Espécies já ameaçadas, como o Jacamim-de- costas-escuras (Psophia obscura) e o Mutum-de-penacho (Crax fasciolata pinima), cujas populações já são pequenas e com distribuições geográficas restritas, são as mais vulneráveis. Se as previsões sobre as mudanças climáticas se confirmarem, essas aves podem sofrer perdas dramáticas em suas áreas adequadas, chegando a perder quase todo o seu habitat.
Ainda mais preocupante é o impacto que a perda dessas aves terá sobre a floresta como um todo. Muitas dessas espécies têm um papel fundamental na dispersão de sementes, ajudando a regenerar a vegetação e a manter a diversidade de plantas. A perda de aves frugívoras (que se alimentam de frutas), como a ararajuba (Guaruba guarouba), pode prejudicar a regeneração das florestas, afetando a biodiversidade vegetal e o equilíbrio ecológico.

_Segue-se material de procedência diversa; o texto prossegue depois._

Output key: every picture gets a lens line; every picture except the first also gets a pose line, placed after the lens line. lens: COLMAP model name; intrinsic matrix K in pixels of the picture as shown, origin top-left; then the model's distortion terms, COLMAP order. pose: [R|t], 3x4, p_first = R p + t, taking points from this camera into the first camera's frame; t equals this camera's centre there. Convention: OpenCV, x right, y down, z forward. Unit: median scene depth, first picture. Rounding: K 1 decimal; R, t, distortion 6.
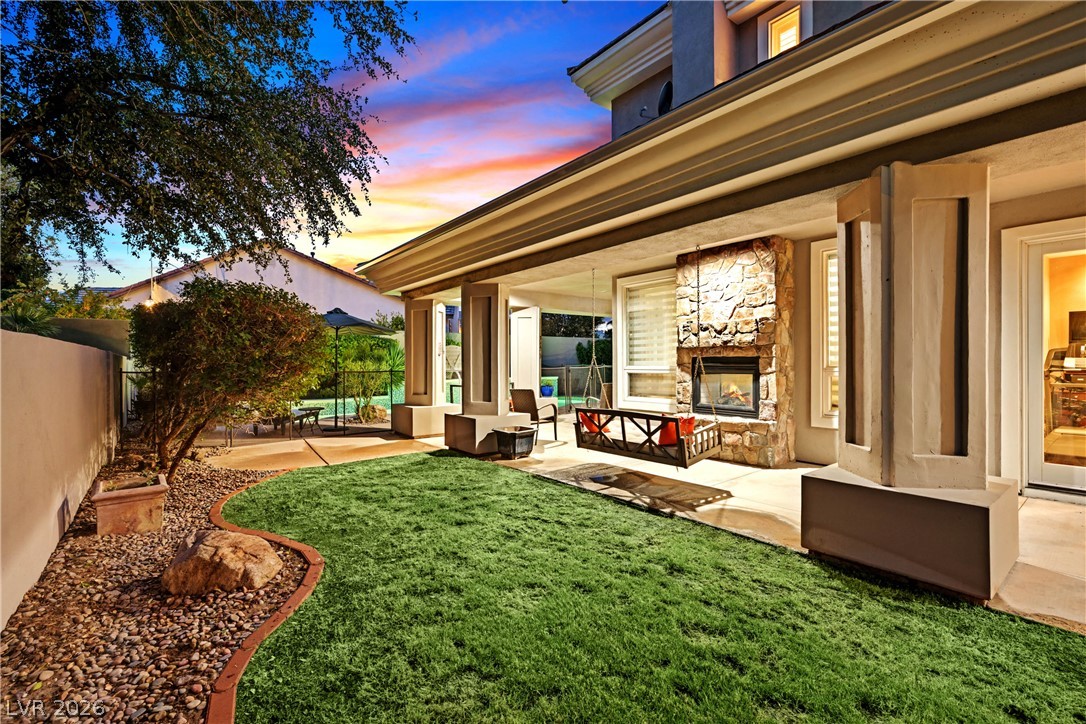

A diversidade de plantas é essencial para a manutenção de diversos outros serviços ecológicos, como o controle do carbono, a regulação do ciclo da água e o fornecimento de alimentos e recursos para outras espécies da floresta. A perda dessa diversidade pode contribuir para o colapso de outros sistemas ecológicos ou até mesmo para os atuais modelos de desenvolvimento da bioeconomia.
Primatas sem habitat
Para os primatas, a situação não é muito diferente: os resultados são bastante preocupantes. Os dois cenários (tanto o pessimista quanto o otimista) poderão afetar a distribuição das 35 espécies ameaçadas de extinção que ocorrem no Brasil e a eficácia das áreas protegidas para sua conservação.
A maioria dos táxons de primatas experimentaria uma perda significativa das áreas adequadas (maior que 90%), nos cenários pessimistas e otimistas. Isso significa que esses animais, já ameaçados pelo desmatamento, sofrerão ainda mais com a combinação de aumento da temperatura e alterações nos padrões de chuva, que poderão dificultar sua sobrevivência.

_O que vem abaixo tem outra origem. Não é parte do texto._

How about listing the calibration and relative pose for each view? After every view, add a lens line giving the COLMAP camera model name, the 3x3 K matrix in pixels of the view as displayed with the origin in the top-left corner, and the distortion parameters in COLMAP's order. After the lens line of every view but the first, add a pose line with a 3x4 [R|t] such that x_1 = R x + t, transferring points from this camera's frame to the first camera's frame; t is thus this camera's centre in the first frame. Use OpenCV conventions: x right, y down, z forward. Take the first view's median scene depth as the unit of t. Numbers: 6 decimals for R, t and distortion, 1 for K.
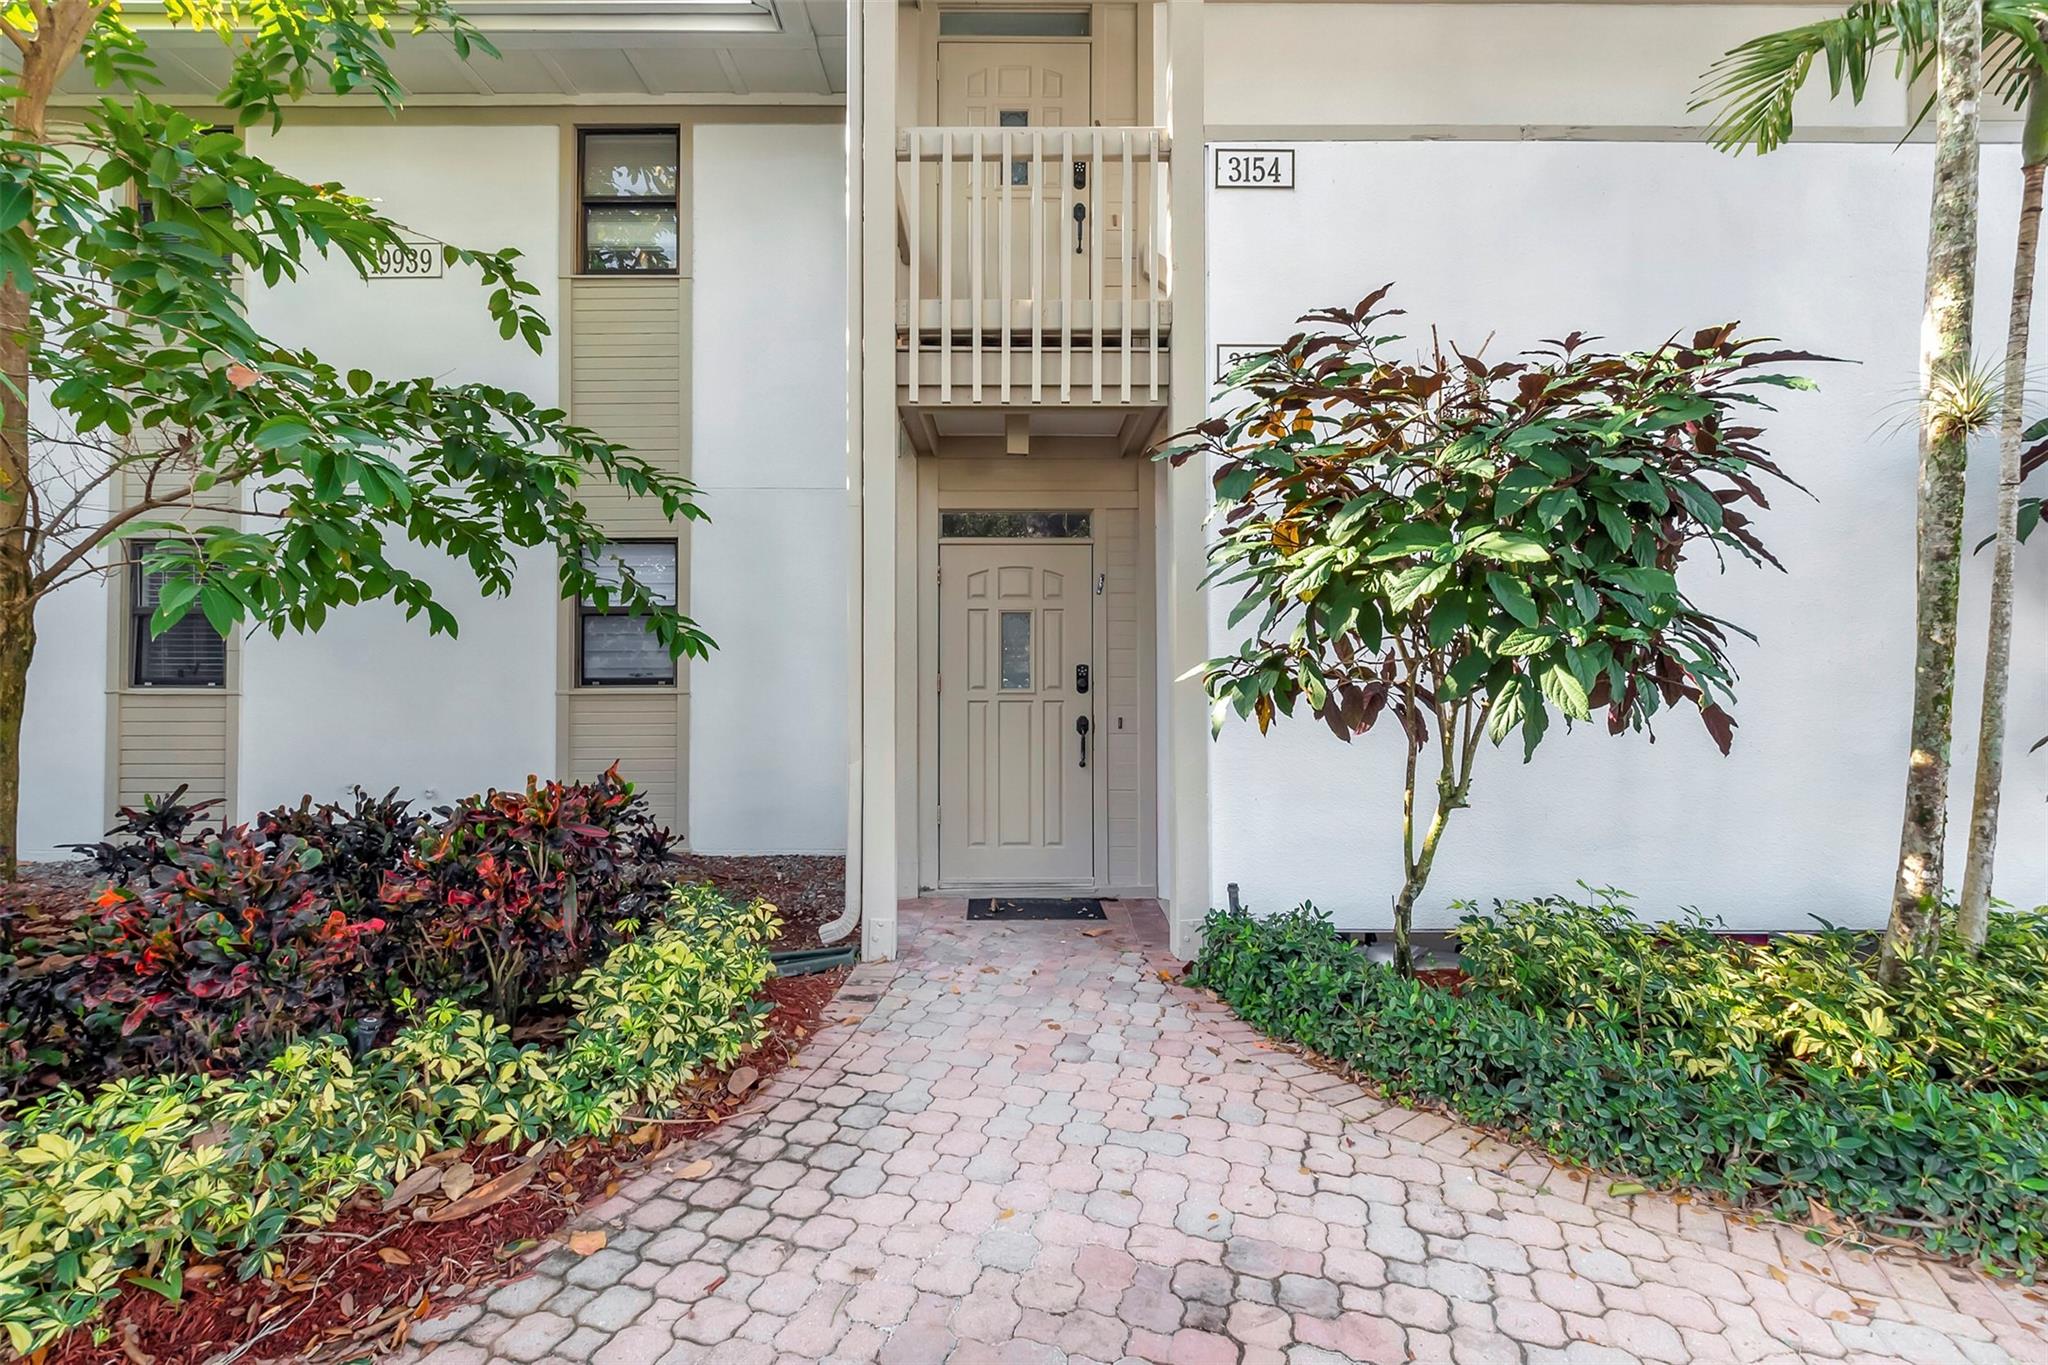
lens RADIAL K [[903.1, 0, 1022.8], [0, 903.1, 678.1], [0, 0, 1]] dist [0.002786, -0.003218]
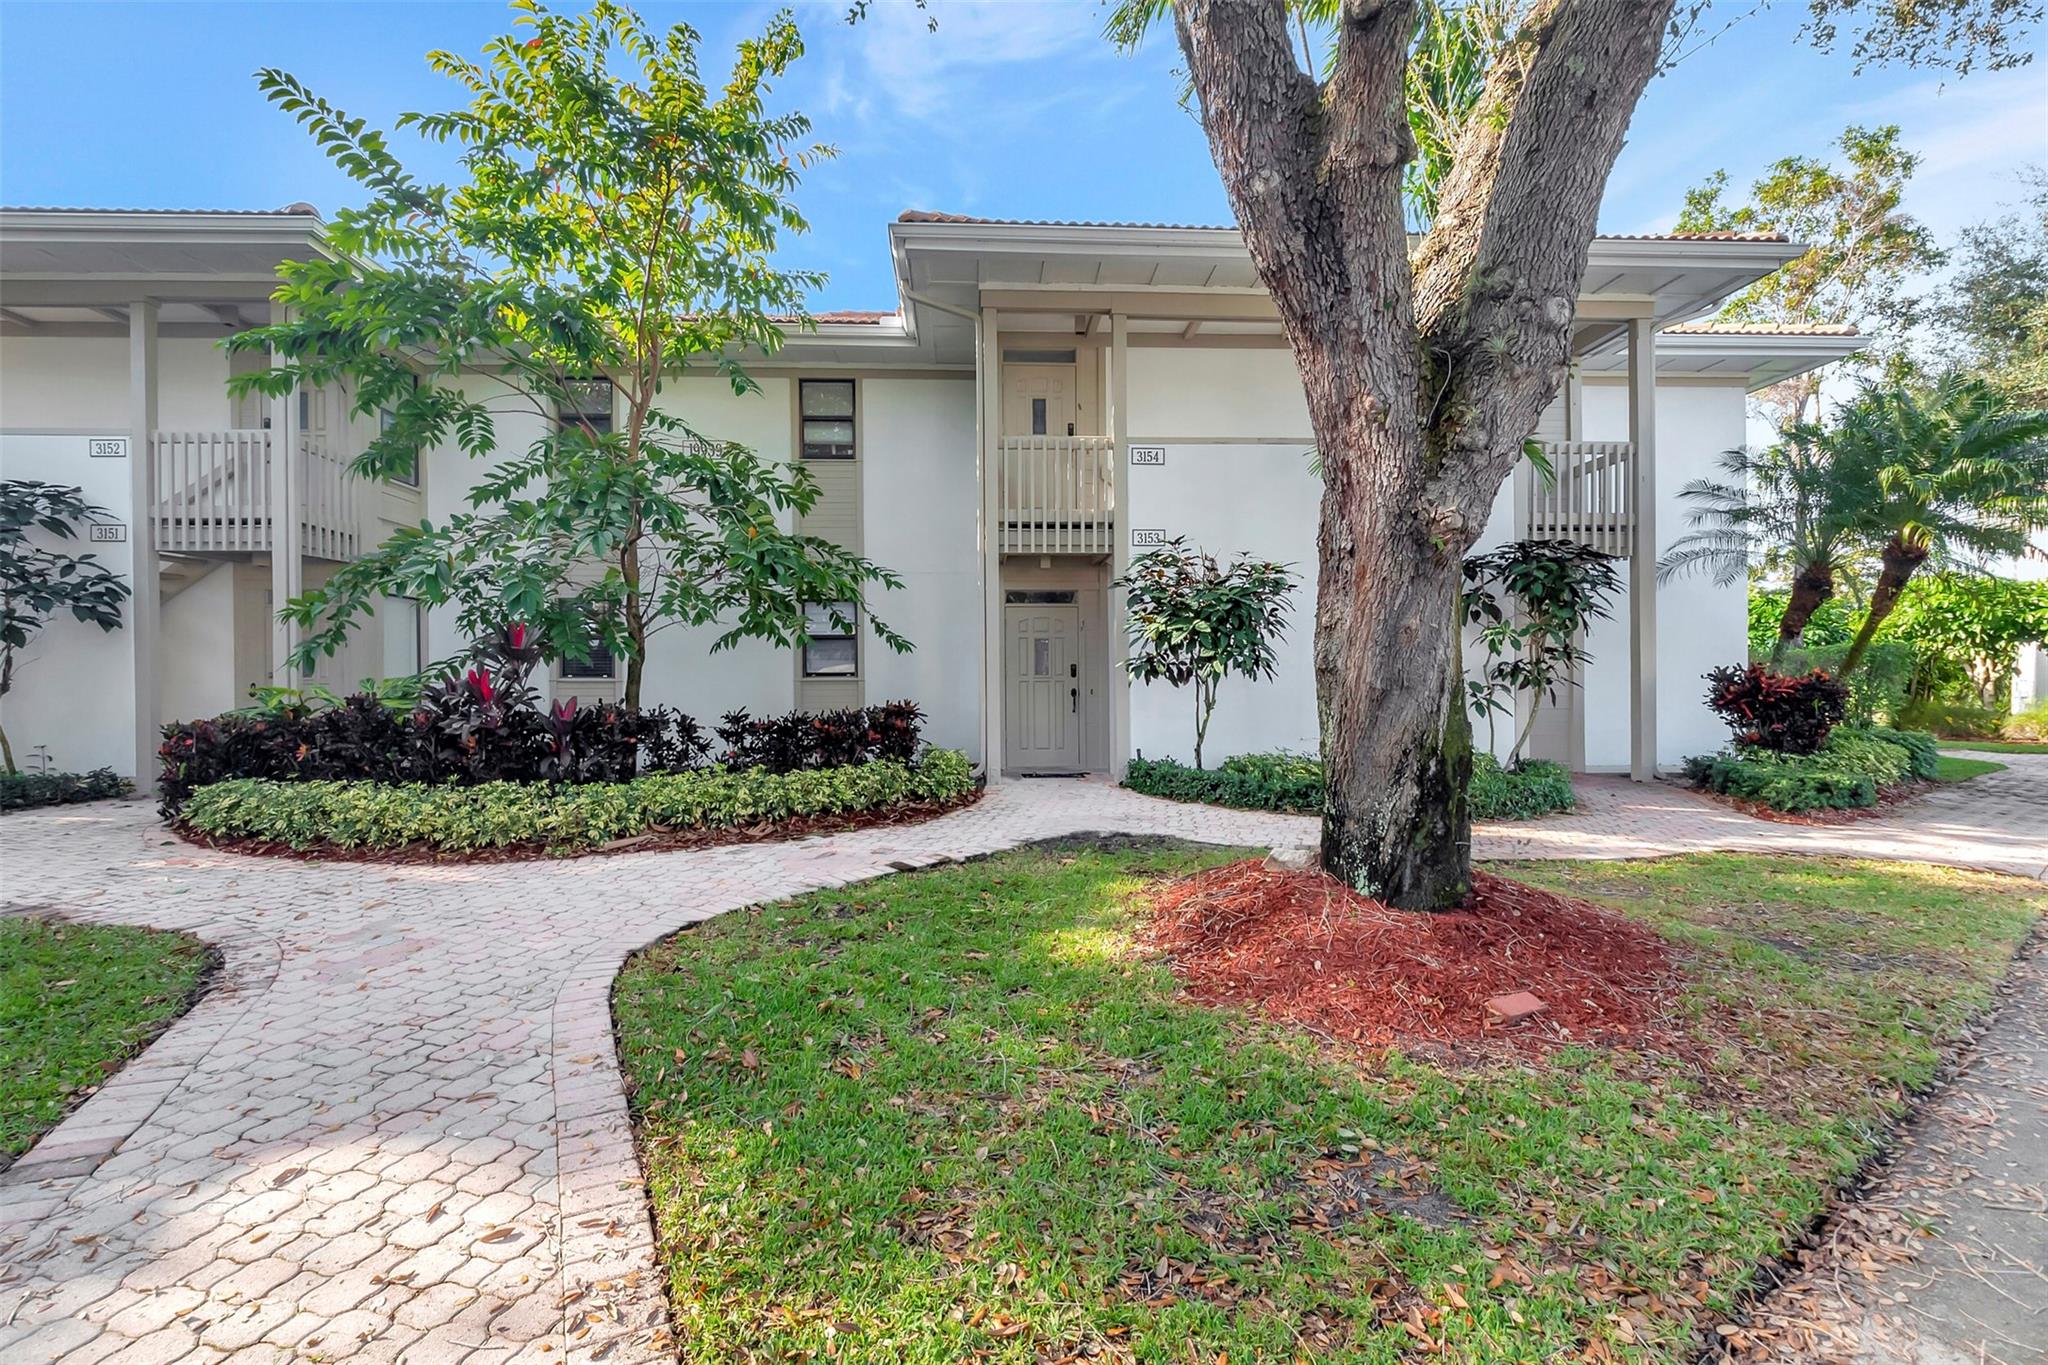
lens RADIAL K [[903.1, 0, 1025.1], [0, 903.1, 682.7], [0, 0, 1]] dist [0.002786, -0.003218]
pose [[0.998326, -0.000096, 0.057845, -0.207860], [0.000886, 0.999907, -0.013633, 0.070972], [-0.057838, 0.013662, 0.998232, -1.366107]]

Para duas espécies endêmicas da Amazônia brasileira e classificadas como criticamente em perigo, as consequências são ainda mais graves. O sauim-de-coleira (Saguinus bicolor) perderá 98% de seu habitat adequado, enquanto o caiarara (Cebus kaapori) pode perder 100%, especialmente devido à combinação dos impactos das mudanças climáticas e do desmatamento.
Áreas (des)Protegidas
Apesar de o Brasil possuir um dos maiores sistemas de áreas protegidas (APs) do mundo, essas áreas são ineficazes para a proteção dos primatas, tanto no presente quanto no futuro. Além da distribuição desigual das APs entre os biomas e a baixa conectividade entre essas áreas, há ainda a degradação dentro das próprias áreas protegidas. Em 2021, por exemplo, 91% do desmatamento registrado dentro dessas unidades ocorreu em áreas de proteção sustentável.

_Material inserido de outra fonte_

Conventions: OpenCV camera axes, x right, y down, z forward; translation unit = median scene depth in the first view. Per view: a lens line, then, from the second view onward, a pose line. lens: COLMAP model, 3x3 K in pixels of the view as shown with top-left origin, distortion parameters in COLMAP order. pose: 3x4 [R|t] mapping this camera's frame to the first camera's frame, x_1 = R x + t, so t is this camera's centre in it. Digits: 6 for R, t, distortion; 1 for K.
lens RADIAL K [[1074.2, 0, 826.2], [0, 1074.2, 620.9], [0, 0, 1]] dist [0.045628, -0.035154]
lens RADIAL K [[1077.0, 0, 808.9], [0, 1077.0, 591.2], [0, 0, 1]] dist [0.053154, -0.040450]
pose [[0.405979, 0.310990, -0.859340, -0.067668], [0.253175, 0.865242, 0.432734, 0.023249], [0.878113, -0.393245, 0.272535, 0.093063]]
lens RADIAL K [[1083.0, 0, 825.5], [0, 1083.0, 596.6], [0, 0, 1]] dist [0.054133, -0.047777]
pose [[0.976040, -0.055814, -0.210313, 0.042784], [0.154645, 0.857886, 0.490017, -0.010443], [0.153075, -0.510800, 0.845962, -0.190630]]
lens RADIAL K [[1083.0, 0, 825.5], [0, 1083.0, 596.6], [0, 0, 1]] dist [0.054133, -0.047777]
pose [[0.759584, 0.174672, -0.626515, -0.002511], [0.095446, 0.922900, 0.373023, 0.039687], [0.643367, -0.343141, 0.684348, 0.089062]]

Dentre as áreas protegidas, as Terras Indígenas têm se mostrado fundamentais na proteção das florestas e da biodiversidade, funcionando como verdadeiros escudos contra o desmatamento. No entanto, essas áreas estão sob crescente pressão devido a atividades ilegais como a mineração, caça e extração de madeira. Entre 2013 e 2021, o desmatamento dentro das Terras Indígenas aumentou 129%, colocando em risco tanto as comunidades que dependem desses territórios quanto a fauna que eles abrigam.
Caso não haja ações urgentes para proteger os habitats naturais e mitigar os efeitos das mudanças climáticas, muitas dessas espécies podem desaparecer. Isso mostra a importância de políticas de conservação eficazes, que incluam não apenas áreas protegidas, mas também envolvam as comunidades locais na criação de estratégias para reduzir os impactos ambientais.